As I pondered this, I saw interesting parallels with my own life. As an older young single adult, I hadn’t yet been sealed to a worthy spouse. It sometimes seemed unfair that I had to wait longer than many others. However, I knew that Heavenly Father loved me and that as I lived worthily, I would not be denied any blessing.
I left the temple feeling grateful for the gospel and confident in Heavenly Father’s desire to bless me. As Elder Jeffrey R. Holland of the Quorum of the Twelve Apostles has taught, “Some blessings come soon, some come late, and some don’t come until heaven; but for those who embrace the gospel of Jesus Christ, they come.”1
Carrie Cox, Utah, USA
I had recently been to the temple to do baptisms for those who are deceased when I heard my mom telling my older brother about a dream she had. In the dream her great-aunt told her to look through birth records for Puebla (the birthplace of our ancestors) and to do the temple work for some of our family members.
Overhearing that conversation reminded me of a promise in my patriarchal blessing—it says that I will be a savior on Mount Zion (see Obadiah 1:21). I realized that it was never too early to start doing genealogy, and I decided to try to find the spirits that seemed to be waiting.
I knew I couldn’t do it alone, so I knelt down in prayer and pleaded for help. I began reading through the names already on my family group sheet until I came to the name of my third great-grandmother Natividad Merino. I began looking through FamilySearch records until her name came up. She needed to be baptized!

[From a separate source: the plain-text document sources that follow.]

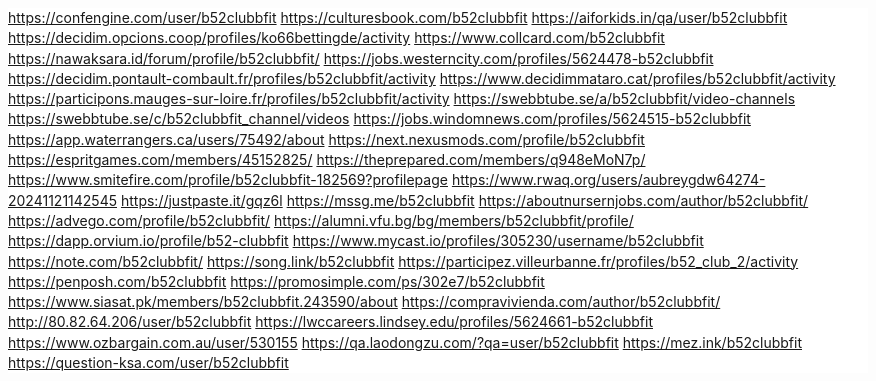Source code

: <a href="https://confengine.com/user/b52clubbfit">https://confengine.com/user/b52clubbfit</a>
<a href="https://culturesbook.com/b52clubbfit">https://culturesbook.com/b52clubbfit</a>
<a href="https://aiforkids.in/qa/user/b52clubbfit">https://aiforkids.in/qa/user/b52clubbfit</a>
<a href="https://decidim.opcions.coop/profiles/ko66bettingde/activity">https://decidim.opcions.coop/profiles/ko66bettingde/activity</a>
<a href="https://www.collcard.com/b52clubbfit">https://www.collcard.com/b52clubbfit</a>
<a href="https://nawaksara.id/forum/profile/b52clubbfit/">https://nawaksara.id/forum/profile/b52clubbfit/</a>
<a href="https://jobs.westerncity.com/profiles/5624478-b52clubbfit">https://jobs.westerncity.com/profiles/5624478-b52clubbfit</a>
<a href="https://decidim.pontault-combault.fr/profiles/b52clubbfit/activity">https://decidim.pontault-combault.fr/profiles/b52clubbfit/activity</a>
<a href="https://www.decidimmataro.cat/profiles/b52clubbfit/activity">https://www.decidimmataro.cat/profiles/b52clubbfit/activity</a>
<a href="https://participons.mauges-sur-loire.fr/profiles/b52clubbfit/activity">https://participons.mauges-sur-loire.fr/profiles/b52clubbfit/activity</a>
<a href="https://swebbtube.se/a/b52clubbfit/video-channels">https://swebbtube.se/a/b52clubbfit/video-channels</a>
<a href="https://swebbtube.se/c/b52clubbfit_channel/videos">https://swebbtube.se/c/b52clubbfit_channel/videos</a>
<a href="https://jobs.windomnews.com/profiles/5624515-b52clubbfit">https://jobs.windomnews.com/profiles/5624515-b52clubbfit</a>
<a href="https://app.waterrangers.ca/users/75492/about">https://app.waterrangers.ca/users/75492/about</a>
<a href="https://next.nexusmods.com/profile/b52clubbfit">https://next.nexusmods.com/profile/b52clubbfit</a>
<a href="https://espritgames.com/members/45152825/">https://espritgames.com/members/45152825/</a>
<a href="https://theprepared.com/members/q948eMoN7p/">https://theprepared.com/members/q948eMoN7p/</a>
<a href="https://www.smitefire.com/profile/b52clubbfit-182569?profilepage">https://www.smitefire.com/profile/b52clubbfit-182569?profilepage</a>
<a href="https://www.rwaq.org/users/aubreygdw64274-20241121142545">https://www.rwaq.org/users/aubreygdw64274-20241121142545</a>
<a href="https://justpaste.it/gqz6l">https://justpaste.it/gqz6l</a>
<a href="https://mssg.me/b52clubbfit">https://mssg.me/b52clubbfit</a>
<a href="https://aboutnursernjobs.com/author/b52clubbfit/">https://aboutnursernjobs.com/author/b52clubbfit/</a>
<a href="https://advego.com/profile/b52clubbfit/">https://advego.com/profile/b52clubbfit/</a>
<a href="https://alumni.vfu.bg/bg/members/b52clubbfit/profile/">https://alumni.vfu.bg/bg/members/b52clubbfit/profile/</a>
<a href="https://dapp.orvium.io/profile/b52-clubbfit">https://dapp.orvium.io/profile/b52-clubbfit</a>
<a href="https://www.mycast.io/profiles/305230/username/b52clubbfit">https://www.mycast.io/profiles/305230/username/b52clubbfit</a>
<a href="https://note.com/b52clubbfit/">https://note.com/b52clubbfit/</a>
<a href="https://song.link/b52clubbfit">https://song.link/b52clubbfit</a>
<a href="https://participez.villeurbanne.fr/profiles/b52_club_2/activity">https://participez.villeurbanne.fr/profiles/b52_club_2/activity</a>
<a href="https://penposh.com/b52clubbfit">https://penposh.com/b52clubbfit</a>
<a href="https://promosimple.com/ps/302e7/b52clubbfit">https://promosimple.com/ps/302e7/b52clubbfit</a>
<a href="https://www.siasat.pk/members/b52clubbfit.243590/about">https://www.siasat.pk/members/b52clubbfit.243590/about</a>
<a href="https://compravivienda.com/author/b52clubbfit/">https://compravivienda.com/author/b52clubbfit/</a>
<a href="http://80.82.64.206/user/b52clubbfit">http://80.82.64.206/user/b52clubbfit</a>
<a href="https://lwccareers.lindsey.edu/profiles/5624661-b52clubbfit">https://lwccareers.lindsey.edu/profiles/5624661-b52clubbfit</a>
<a href="https://www.ozbargain.com.au/user/530155">https://www.ozbargain.com.au/user/530155</a>
<a href="https://qa.laodongzu.com/?qa=user/b52clubbfit">https://qa.laodongzu.com/?qa=user/b52clubbfit</a>
<a href="https://mez.ink/b52clubbfit">https://mez.ink/b52clubbfit</a>
<a href="https://question-ksa.com/user/b52clubbfit">https://question-ksa.com/user/b52clubbfit</a>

Next, I found the names of her siblings, whose work hadn’t been done either. My heart filled with gratitude. I knew that the Holy Ghost had guided me.
Two days later, my mom, my younger brother, and I went to the temple to do baptisms for my third great-grandmother and her siblings. While I was in the font, it was as if I could feel their joy. My love of temple work grew tremendously.
I know that when we do the work for our ancestors, we are guided. I feel so grateful to Heavenly Father for giving us temples to unite families.